Prompt. Please render the lines of the rows below as a Markdown table with two columns, Number for the count and Line for the line itself, leaving out any blank lines. Begin at the line that contains "common name: Driftwood weevil" and stop after the line that contains "genus: Thryothorus".
======== Listing
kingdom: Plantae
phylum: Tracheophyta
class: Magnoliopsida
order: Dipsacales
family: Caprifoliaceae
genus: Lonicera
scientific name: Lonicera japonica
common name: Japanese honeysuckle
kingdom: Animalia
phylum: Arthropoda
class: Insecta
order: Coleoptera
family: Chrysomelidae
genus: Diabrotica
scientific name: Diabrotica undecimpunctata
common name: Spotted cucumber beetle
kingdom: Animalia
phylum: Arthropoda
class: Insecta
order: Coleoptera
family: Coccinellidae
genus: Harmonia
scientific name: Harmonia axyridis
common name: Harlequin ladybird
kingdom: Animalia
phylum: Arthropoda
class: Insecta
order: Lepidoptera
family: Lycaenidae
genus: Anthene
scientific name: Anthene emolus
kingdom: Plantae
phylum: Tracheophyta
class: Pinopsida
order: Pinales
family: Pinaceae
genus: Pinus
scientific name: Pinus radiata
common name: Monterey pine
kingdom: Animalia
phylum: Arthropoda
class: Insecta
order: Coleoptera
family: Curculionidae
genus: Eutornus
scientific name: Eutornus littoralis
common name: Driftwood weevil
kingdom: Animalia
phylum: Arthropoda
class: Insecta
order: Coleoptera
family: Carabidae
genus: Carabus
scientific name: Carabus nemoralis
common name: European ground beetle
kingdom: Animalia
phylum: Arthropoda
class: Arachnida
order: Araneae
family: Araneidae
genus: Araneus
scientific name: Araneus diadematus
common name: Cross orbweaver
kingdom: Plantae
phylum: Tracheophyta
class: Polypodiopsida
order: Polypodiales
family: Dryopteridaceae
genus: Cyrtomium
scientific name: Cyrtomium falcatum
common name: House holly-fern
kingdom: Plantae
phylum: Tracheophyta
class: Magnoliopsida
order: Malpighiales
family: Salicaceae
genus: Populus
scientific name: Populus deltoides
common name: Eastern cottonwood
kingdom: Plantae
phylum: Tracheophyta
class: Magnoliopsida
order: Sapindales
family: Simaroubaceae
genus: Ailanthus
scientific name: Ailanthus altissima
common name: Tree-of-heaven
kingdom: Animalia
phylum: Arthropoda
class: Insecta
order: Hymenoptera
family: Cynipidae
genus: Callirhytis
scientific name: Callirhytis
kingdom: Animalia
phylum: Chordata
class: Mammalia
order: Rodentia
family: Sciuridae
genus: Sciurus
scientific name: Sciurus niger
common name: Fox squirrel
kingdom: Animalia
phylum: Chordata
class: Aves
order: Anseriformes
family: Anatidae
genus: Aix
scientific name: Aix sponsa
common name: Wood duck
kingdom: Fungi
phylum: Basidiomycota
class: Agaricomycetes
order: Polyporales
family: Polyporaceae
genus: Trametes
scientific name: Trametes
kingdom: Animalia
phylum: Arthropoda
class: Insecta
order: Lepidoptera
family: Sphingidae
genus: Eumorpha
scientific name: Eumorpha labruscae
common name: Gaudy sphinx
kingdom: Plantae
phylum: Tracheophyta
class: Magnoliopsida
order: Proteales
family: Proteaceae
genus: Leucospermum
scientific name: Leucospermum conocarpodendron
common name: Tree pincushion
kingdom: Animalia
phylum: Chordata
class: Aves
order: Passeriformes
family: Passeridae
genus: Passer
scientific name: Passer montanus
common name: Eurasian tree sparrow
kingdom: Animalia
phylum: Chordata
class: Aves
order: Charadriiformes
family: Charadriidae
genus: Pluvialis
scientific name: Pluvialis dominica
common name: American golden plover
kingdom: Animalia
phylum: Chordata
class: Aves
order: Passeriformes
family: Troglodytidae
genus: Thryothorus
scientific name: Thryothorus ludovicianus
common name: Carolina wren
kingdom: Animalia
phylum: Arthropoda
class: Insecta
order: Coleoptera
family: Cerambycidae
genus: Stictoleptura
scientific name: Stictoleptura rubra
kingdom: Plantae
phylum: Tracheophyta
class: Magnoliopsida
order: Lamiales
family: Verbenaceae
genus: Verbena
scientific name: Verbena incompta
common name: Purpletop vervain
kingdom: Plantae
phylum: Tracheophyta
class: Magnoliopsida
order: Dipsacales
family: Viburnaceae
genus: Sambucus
================
Output for this task.
| Number | Line |
|---|---|
| 1 | common name: Driftwood weevil |
| 2 | kingdom: Animalia |
| 3 | phylum: Arthropoda |
| 4 | class: Insecta |
| 5 | order: Coleoptera |
| 6 | family: Carabidae |
| 7 | genus: Carabus |
| 8 | scientific name: Carabus nemoralis |
| 9 | common name: European ground beetle |
| 10 | kingdom: Animalia |
| 11 | phylum: Arthropoda |
| 12 | class: Arachnida |
| 13 | order: Araneae |
| 14 | family: Araneidae |
| 15 | genus: Araneus |
| 16 | scientific name: Araneus diadematus |
| 17 | common name: Cross orbweaver |
| 18 | kingdom: Plantae |
| 19 | phylum: Tracheophyta |
| 20 | class: Polypodiopsida |
| 21 | order: Polypodiales |
| 22 | family: Dryopteridaceae |
| 23 | genus: Cyrtomium |
| 24 | scientific name: Cyrtomium falcatum |
| 25 | common name: House holly-fern |
| 26 | kingdom: Plantae |
| 27 | phylum: Tracheophyta |
| 28 | class: Magnoliopsida |
| 29 | order: Malpighiales |
| 30 | family: Salicaceae |
| 31 | genus: Populus |
| 32 | scientific name: Populus deltoides |
| 33 | common name: Eastern cottonwood |
| 34 | kingdom: Plantae |
| 35 | phylum: Tracheophyta |
| 36 | class: Magnoliopsida |
| 37 | order: Sapindales |
| 38 | family: Simaroubaceae |
| 39 | genus: Ailanthus |
| 40 | scientific name: Ailanthus altissima |
| 41 | common name: Tree-of-heaven |
| 42 | kingdom: Animalia |
| 43 | phylum: Arthropoda |
| 44 | class: Insecta |
| 45 | order: Hymenoptera |
| 46 | family: Cynipidae |
| 47 | genus: Callirhytis |
| 48 | scientific name: Callirhytis |
| 49 | kingdom: Animalia |
| 50 | phylum: Chordata |
| 51 | class: Mammalia |
| 52 | order: Rodentia |
| 53 | family: Sciuridae |
| 54 | genus: Sciurus |
| 55 | scientific name: Sciurus niger |
| 56 | common name: Fox squirrel |
| 57 | kingdom: Animalia |
| 58 | phylum: Chordata |
| 59 | class: Aves |
| 60 | order: Anseriformes |
| 61 | family: Anatidae |
| 62 | genus: Aix |
| 63 | scientific name: Aix sponsa |
| 64 | common name: Wood duck |
| 65 | kingdom: Fungi |
| 66 | phylum: Basidiomycota |
| 67 | class: Agaricomycetes |
| 68 | order: Polyporales |
| 69 | family: Polyporaceae |
| 70 | genus: Trametes |
| 71 | scientific name: Trametes |
| 72 | kingdom: Animalia |
| 73 | phylum: Arthropoda |
| 74 | class: Insecta |
| 75 | order: Lepidoptera |
| 76 | family: Sphingidae |
| 77 | genus: Eumorpha |
| 78 | scientific name: Eumorpha labruscae |
| 79 | common name: Gaudy sphinx |
| 80 | kingdom: Plantae |
| 81 | phylum: Tracheophyta |
| 82 | class: Magnoliopsida |
| 83 | order: Proteales |
| 84 | family: Proteaceae |
| 85 | genus: Leucospermum |
| 86 | scientific name: Leucospermum conocarpodendron |
| 87 | common name: Tree pincushion |
| 88 | kingdom: Animalia |
| 89 | phylum: Chordata |
| 90 | class: Aves |
| 91 | order: Passeriformes |
| 92 | family: Passeridae |
| 93 | genus: Passer |
| 94 | scientific name: Passer montanus |
| 95 | common name: Eurasian tree sparrow |
| 96 | kingdom: Animalia |
| 97 | phylum: Chordata |
| 98 | class: Aves |
| 99 | order: Charadriiformes |
| 100 | family: Charadriidae |
| 101 | genus: Pluvialis |
| 102 | scientific name: Pluvialis dominica |
| 103 | common name: American golden plover |
| 104 | kingdom: Animalia |
| 105 | phylum: Chordata |
| 106 | class: Aves |
| 107 | order: Passeriformes |
| 108 | family: Troglodytidae |
| 109 | genus: Thryothorus |